GIVEN INSTRUCTION -
Locate every line in the items below that contains the string "Example" and copy each of those lines in full.

--- start DATA RECORDS ---

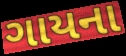
ગાયના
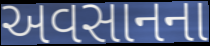
અવસાનના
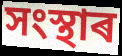
সংস্থাৰ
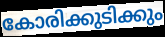
കോരിക്കുടിക്കും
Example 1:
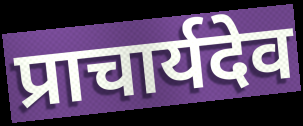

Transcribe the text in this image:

प्राचार्यदेव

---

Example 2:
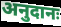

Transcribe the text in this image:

अनुदानः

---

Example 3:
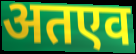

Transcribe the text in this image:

अतएव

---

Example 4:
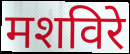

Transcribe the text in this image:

मशविरे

--- end DATA RECORDS ---

EXERCISE SOLUTION -
Example 1:
Example 2:
Example 3:
Example 4:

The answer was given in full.